1:17-0:19 Plasma bags wrap and engulf the image, then reveal the show title. This timing comes as the music seems to conclude . . . then winds up for ten more seconds.
1:20-1:21 Two girls drenched in red, a colour sensual or murderous or both.
1:22-1:28 The Baptismal runs the longest any one ‘mini-scene’ — two men pushing a woman underwater reads as both religious and murderous, and to drive it home the struggle is interspersed with flashes of a cross and those ambiguous bodies we’ve seen throughout.
The title card flashes again, coming back to the struggle in a medium-long shot which puts the grouping in the lower third and surrounds them with inky darkness in which you can read the glaring white of the ‘written and directed by.’
The scene jump-cuts back to the medium shot as the woman emerges thrashing away from the two men, emphasising the predatory over the priestly.

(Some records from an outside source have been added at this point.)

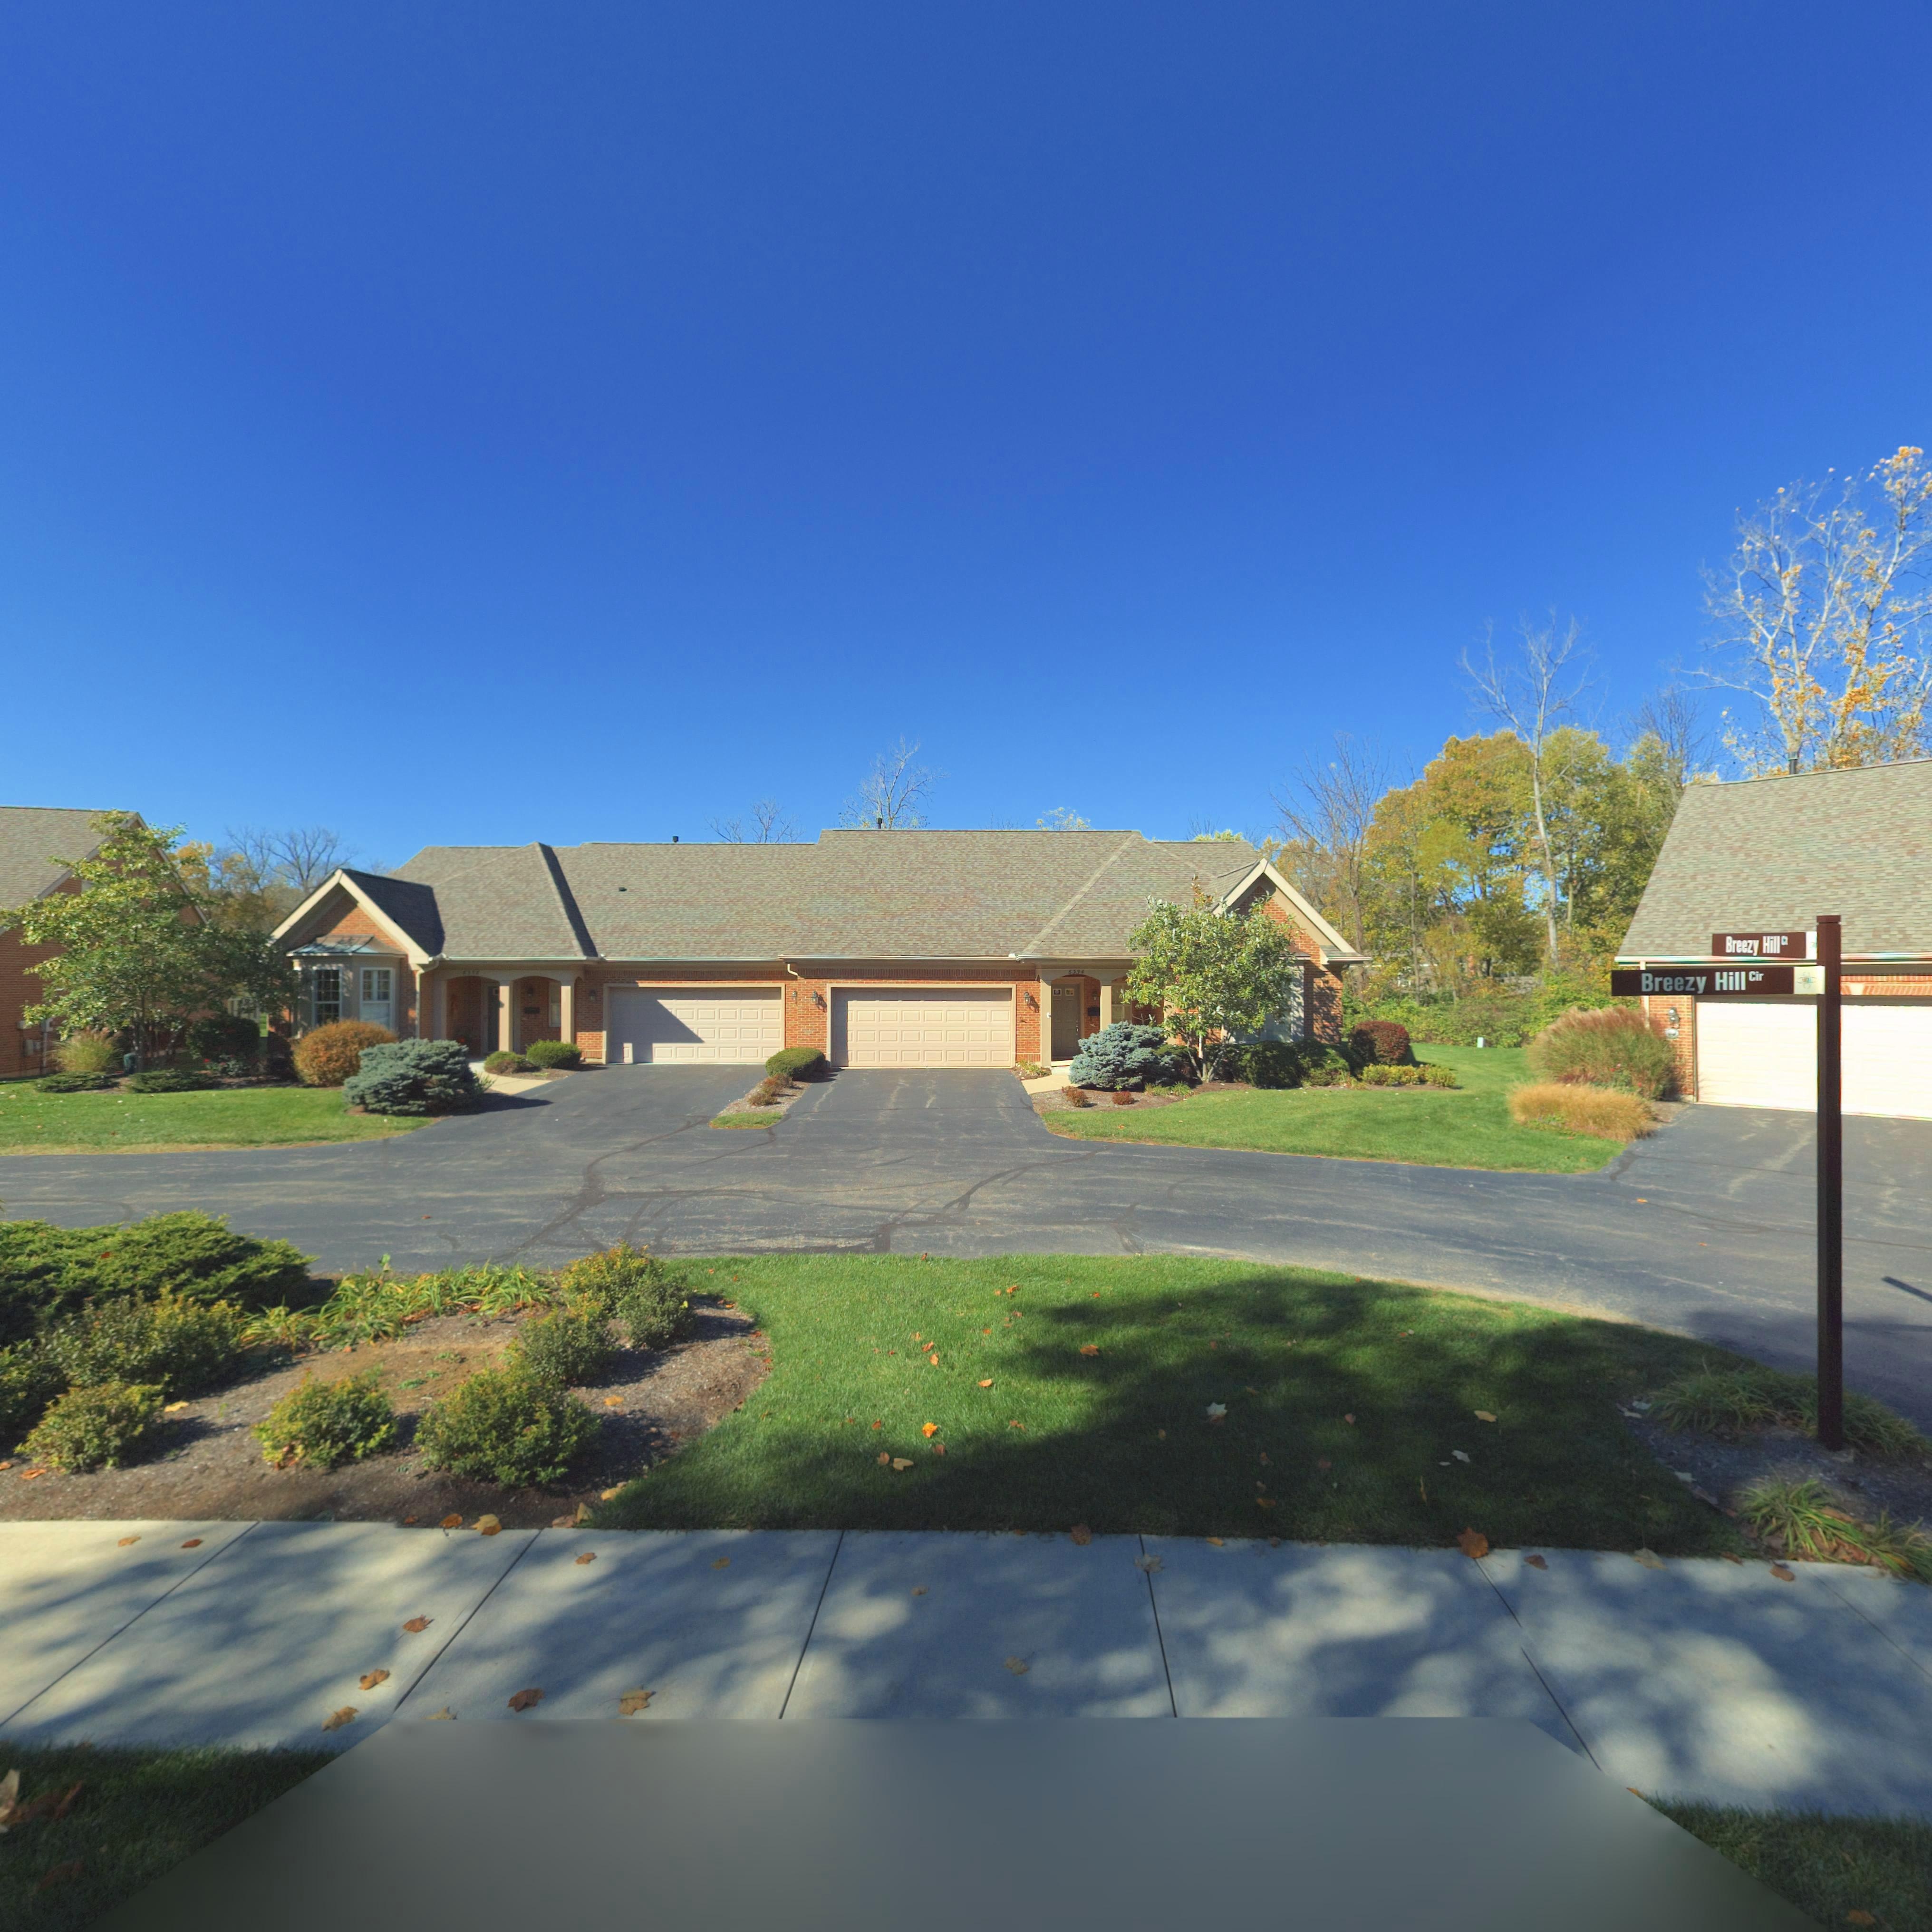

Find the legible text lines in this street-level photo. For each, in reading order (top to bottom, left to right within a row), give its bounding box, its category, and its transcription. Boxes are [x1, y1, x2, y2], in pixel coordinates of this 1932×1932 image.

[1725, 935, 1789, 957] StreetName: Breezy Hill Ct
[1067, 968, 1085, 975] StreetNumber: 6**4
[1640, 970, 1765, 995] StreetName: Breezy Hill Cir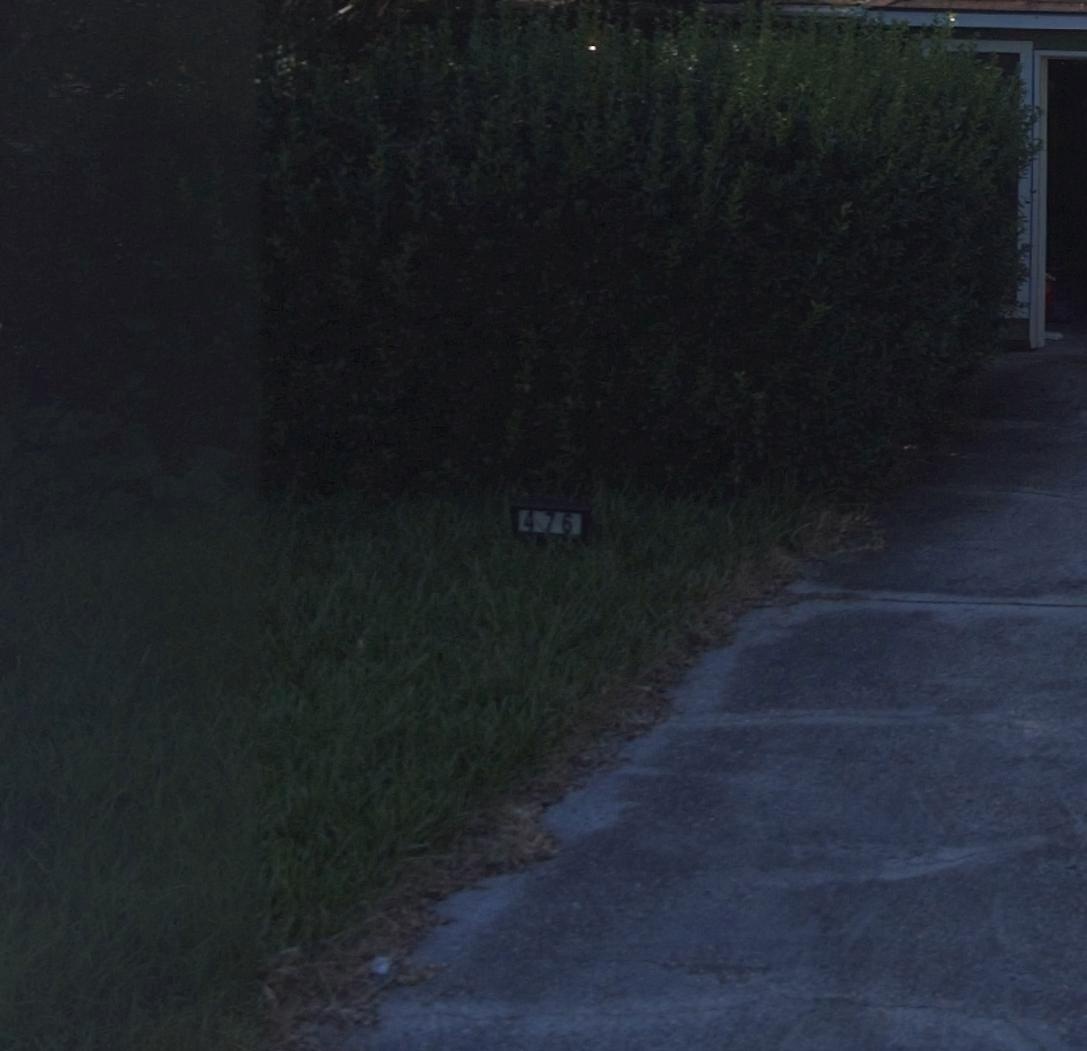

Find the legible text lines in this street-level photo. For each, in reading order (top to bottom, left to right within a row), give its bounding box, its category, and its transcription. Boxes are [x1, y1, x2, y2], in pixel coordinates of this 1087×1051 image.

[519, 510, 575, 533] StreetNumber: 476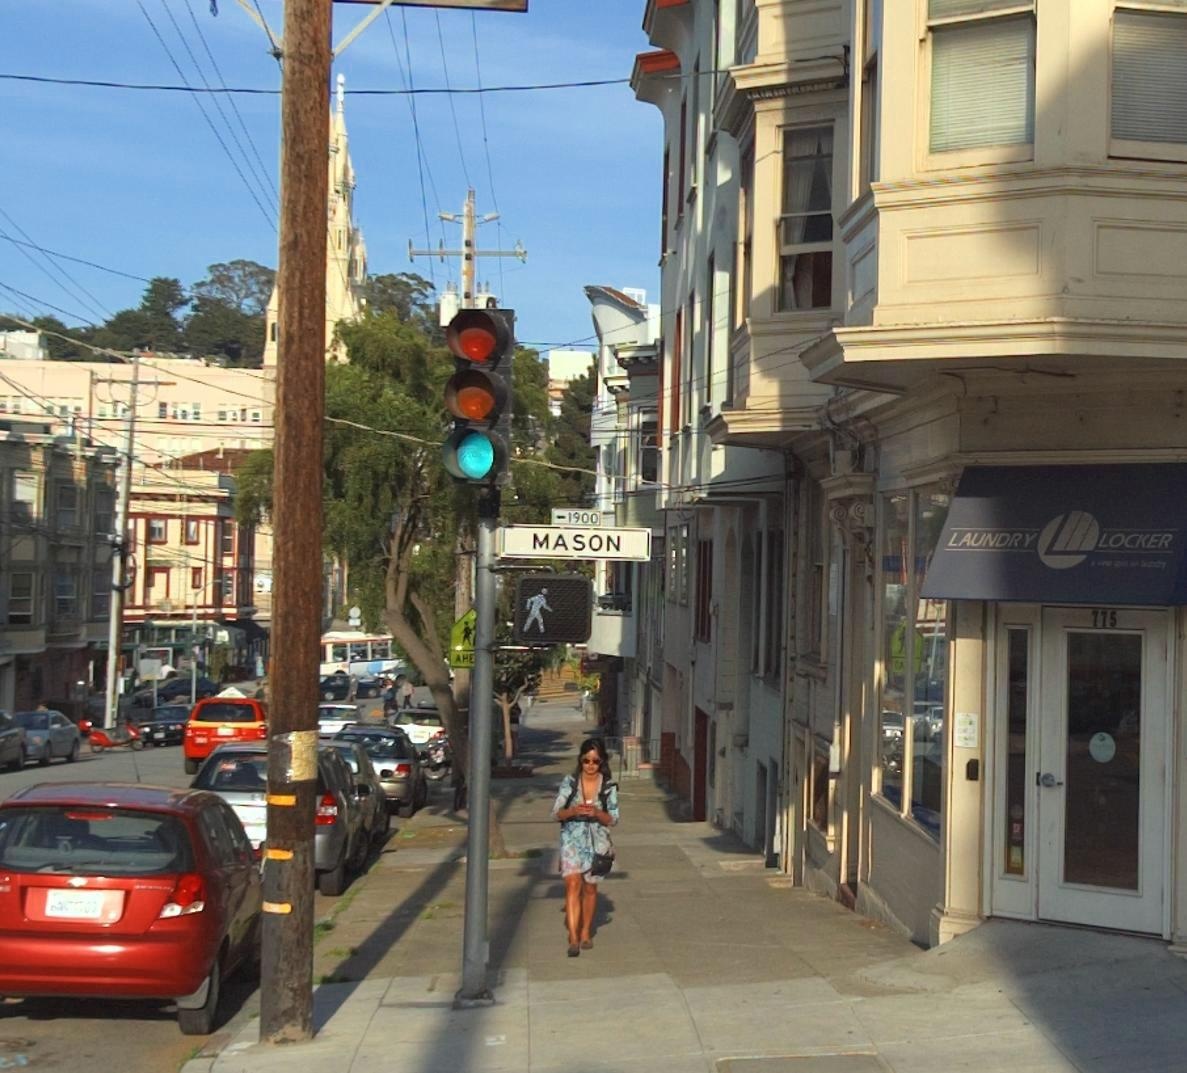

1:29-1:30 Scenery and bodies flash along with a brief red medium shot of the woman from the dance floor (seemingly atop the woman from 1:20); the townspeople and landscape both begin and end the sequence.
Summation
The entire 90 seconds — full of duality, micro-flashes, and edits on motion — walks the ‘sensual or murderous’ line, intertwining prejudice and religiosity, holy and profane, sex and death.
Because with vampires, it’s gonna be all of the above.